Lie Bracket and Cross-Product

[nigelscott]

Homework Statement:

Prove that for a 2 sphere in R R[SUP]3[/SUP] the Lie bracket is the same as to cross product.

Relevant Equations:

Vector: X = (y,-x,0); Y = (0,z-y)

[X,Y] = J[SUB]Y[/SUB]X - J[SUB]X[/SUB]Y where the J's are the Jacobean matrices.

Prove that for a 2 sphere in R³ the Lie bracket is the same as the cross product using the vector: X = (y,-x,0); Y = (0,z-y)

[X,Y] = J_YX - J_XY where the J's are the Jacobean matrices.

I computed J_YX - J_XY to get (-z,0,x). I computed (y,-x,0) ^ (0,z,-y) and obtained (xy,y²,yz) = (z,0,x) using Wolfram but I can't figure out why the sign of the x-component is different. Any help would be appreciated.

 

[fresh_42]

It is a bit confused what you have written there. Jacobi matrix of what? Which transformations of the 2-sphere do you consider?

One way to solve the exercise is:

1. Show that $\{\,(1,0,0),(0,1,0),(0,0,1)\,\}$ with the cross product defines a Lie algebra.
2. There are up to isomorphism only three three dimensional Lie algebras: the Abelian, the Heisenberg algebra and a simple one. As they all have a different product space, the commutator ideal, they can easily be distinguished, and the cross product can only be the simple one.
3. Now which version aka basis of the simple three dimensional Lie algebra you want to compare the cross product with is a matter of taste. You can choose between $\mathfrak{sl}(2,\mathbb{R}), \mathfrak{so}(3,\mathbb{R}), \mathfrak{su}_{\mathbb{R} } (2,\mathbb{C})$.

Hence the answer to your question is: It depends on which isomorphism. i.e. basis you choose.

 

[nigelscott]

Ok. Thanks for your response. The example I am using is from this video here starting at 12 mins and continuing here. Here he talks about tangents to the sphere with the Lie bracket being another tangent to the sphere which is at odds with the cross product which would produce a vector normal to the tangent plane. When I go through the same procedure using the example in https://math.stackexchange.com/questions/1326501/question-about-lie-bracket-and-cross-product I get a consistent result. I wonder if I am confusing vectors with vector fields?

 

[fresh_42]

Any normal vector on a sphere is a tangent vector at a different spot. I'm not sure which Lie group is associated with the cross product, I assume $SO(3)$ fits best. But the sphere itself is two dimensional and corresponds to the quotient group $SO(3)/SO(2)$. Maybe the $3-$sphere $SO(4)/SO(3)$ works one-to-one.

 

[George Jones]

Ok. Thanks for your response. The example I am using is from this video here starting at 12 mins and continuing here. Here he talks about tangents to the sphere with the Lie bracket being another tangent to the sphere which is at odds with the cross product which would produce a vector normal to the tangent plane. When I go through the same procedure using the example in https://math.stackexchange.com/questions/1326501/question-about-lie-bracket-and-cross-product I get a consistent result. I wonder if I am confusing vectors with vector fields?

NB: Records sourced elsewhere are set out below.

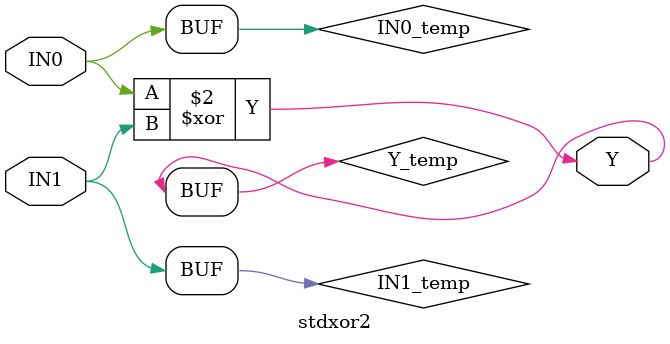
<source format=v>
module stdxor2(IN0,IN1,Y);
  parameter
        d_IN0_r = 0,
        d_IN0_f = 0,
        d_IN1_r = 0,
        d_IN1_f = 0,
        d_Y_r = 1,
        d_Y_f = 1;
  input  IN0;
  input  IN1;
  output  Y;
  wire  IN0_temp;
  wire  IN1_temp;
  reg  Y_temp;
  assign #(d_IN0_r,d_IN0_f) IN0_temp = IN0;
  assign #(d_IN1_r,d_IN1_f) IN1_temp = IN1;
  assign #(d_Y_r,d_Y_f) Y = Y_temp;
  always
    @(IN0_temp or IN1_temp)
      begin
      Y_temp = (IN0_temp ^ IN1_temp);
      end
endmodule

</source>
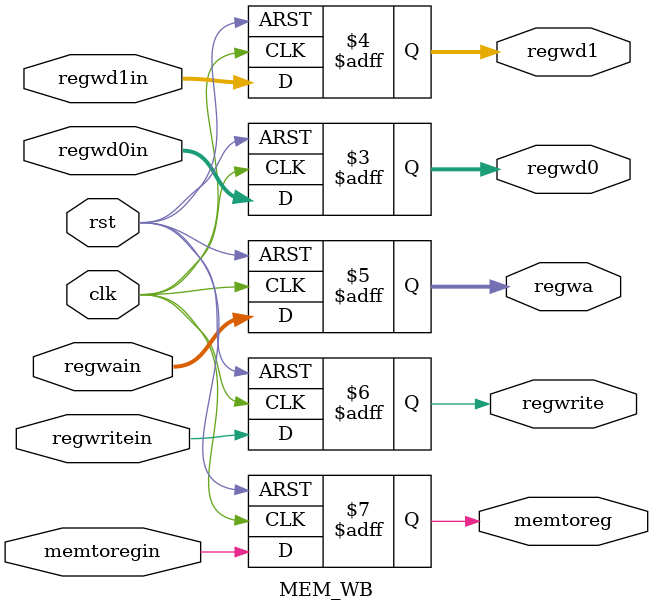
<source format=v>
`timescale 1ns / 1ps


module MEM_WB(
    input [31:0] regwd0in,
    input [31:0] regwd1in,
    input [4:0] regwain,
    input regwritein,
    input memtoregin,
    input clk,
    input rst,
    output reg [31:0] regwd0,
    output reg [31:0] regwd1,
    output reg [4:0] regwa,
    output reg regwrite,
    output reg memtoreg
    );
    initial
    begin
        regwd0 = 0;
        regwd1 = 0;
        regwa = 0;
        regwrite = 0;
        memtoreg = 0;
    end
    always @ (posedge clk or posedge rst)
    if(rst)
    begin
        regwd0 <= 0;
        regwd1 <= 0;
        regwa <= 0;
        regwrite <= 0;
        memtoreg <= 0;
    end
    else
    begin
        regwd0 <= regwd0in;
        regwd1 <= regwd1in;
        regwa <= regwain;
        regwrite <= regwritein;
        memtoreg <= memtoregin;
    end
endmodule

</source>
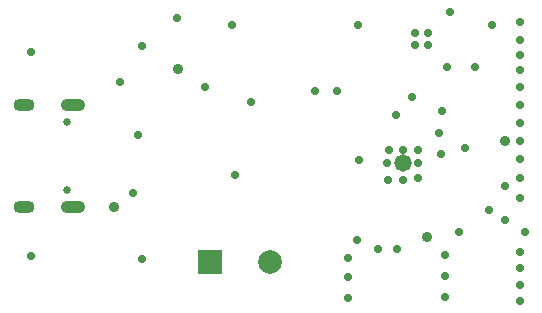
<source format=gbs>
%FSTAX23Y23*%
%MOIN*%
%SFA1B1*%

%IPPOS*%
%AMD54*
4,1,8,0.041300,0.000000,0.041300,0.000000,0.021700,0.019700,-0.021700,0.019700,-0.041300,0.000000,-0.041300,0.000000,-0.021700,-0.019700,0.021700,-0.019700,0.041300,0.000000,0.0*
1,1,0.039370,0.021700,0.000000*
1,1,0.039370,0.021700,0.000000*
1,1,0.039370,-0.021700,0.000000*
1,1,0.039370,-0.021700,0.000000*
%
%AMD55*
4,1,8,0.035400,0.000000,0.035400,0.000000,0.015700,0.019700,-0.015700,0.019700,-0.035400,0.000000,-0.035400,0.000000,-0.015700,-0.019700,0.015700,-0.019700,0.035400,0.000000,0.0*
1,1,0.039370,0.015700,0.000000*
1,1,0.039370,0.015700,0.000000*
1,1,0.039370,-0.015700,0.000000*
1,1,0.039370,-0.015700,0.000000*
%
%ADD53C,0.025591*%
G04~CAMADD=54~8~0.0~0.0~393.7~826.8~196.9~0.0~15~0.0~0.0~0.0~0.0~0~0.0~0.0~0.0~0.0~0~0.0~0.0~0.0~270.0~828.0~394.0*
%ADD54D54*%
G04~CAMADD=55~8~0.0~0.0~393.7~708.7~196.9~0.0~15~0.0~0.0~0.0~0.0~0~0.0~0.0~0.0~0.0~0~0.0~0.0~0.0~270.0~707.0~393.0*
%ADD55D55*%
%ADD60C,0.028000*%
%ADD80C,0.078866*%
%ADD81R,0.078866X0.078866*%
%ADD82C,0.027685*%
%ADD83C,0.036000*%
%ADD84C,0.058000*%
%LNpcb-1*%
%LPD*%
G54D53*
X00189Y00406D03*
Y00633D03*
G54D54*
X00208Y00349D03*
Y0069D03*
G54D55*
X00044Y00349D03*
Y0069D03*
G54D60*
X0165Y0042D03*
X017Y0038D03*
X0165Y00305D03*
X017Y002D03*
X01715Y00265D03*
X0116Y00955D03*
X01161Y00506D03*
X01257Y00495D03*
X01263Y0054D03*
X01258Y0044D03*
X01605Y00955D03*
X01465Y01D03*
X01455Y00815D03*
X0144Y0067D03*
X0155Y00815D03*
X01435Y00525D03*
X0143Y00595D03*
X0134Y00715D03*
X0065Y0075D03*
X017Y00965D03*
Y00035D03*
Y0009D03*
Y00145D03*
Y00905D03*
Y00855D03*
Y00805D03*
Y0075D03*
Y0069D03*
Y0063D03*
Y0057D03*
Y0051D03*
X01595Y0034D03*
X01308Y0044D03*
X01358Y00445D03*
Y00495D03*
Y0054D03*
X01308D03*
X017Y00445D03*
X00425Y0059D03*
X0041Y00395D03*
X00365Y00765D03*
X01015Y00735D03*
X01515Y00545D03*
X01495Y00265D03*
X0109Y00735D03*
X0074Y00955D03*
X00555Y0098D03*
X0007Y00865D03*
Y00185D03*
X0075Y00455D03*
X01155Y0024D03*
X01285Y00655D03*
X0044Y00175D03*
Y00885D03*
X00803Y00698D03*
X0129Y0021D03*
X01125Y0018D03*
Y00115D03*
Y00045D03*
X0145Y0019D03*
Y0012D03*
Y0005D03*
X01225Y0021D03*
G54D80*
X00865Y00165D03*
G54D81*
X00665Y00165D03*
G54D82*
X01391Y00931D03*
Y00888D03*
X01348D03*
Y00931D03*
G54D83*
X0056Y0081D03*
X0165Y0057D03*
X0139Y0025D03*
X00345Y0035D03*
G54D84*
X0131Y00495D03*
M02*
</source>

The YouTube video and the the stackexchange link consider vector fields on different manifolds.

In order to give an illustrative example of the general property that the Lie bracket of any two vector fields on manifold $M$ is itself a vector field on manifold $M$, the lecturer in the YouTube video considers two specific vector fields, $X$ and $Y$, on the specific manifold $S^2$. The lecturer explicitly calculates $\left[ X , Y \right]$, and finds that, as expected, $\left[ X , Y \right]$ is a vector field on $S^2$. As far as I can see, this has nothing to do with the cross product of two vectors.

At the stackexchange link, vector fields on the manifold $\mathbb{R}^3$ are considered. The set of all smooth vector fields forms an infinite-dimensional vector space. The stackexchange link considers a specific 3-dimensional subspace, and relates this 3-dimensional subspace of vector fields on $\mathbb{R}^3$ (not $S^2$) to cross products.

 

[nigelscott]

OK. Thanks to you both. I think I understand it now.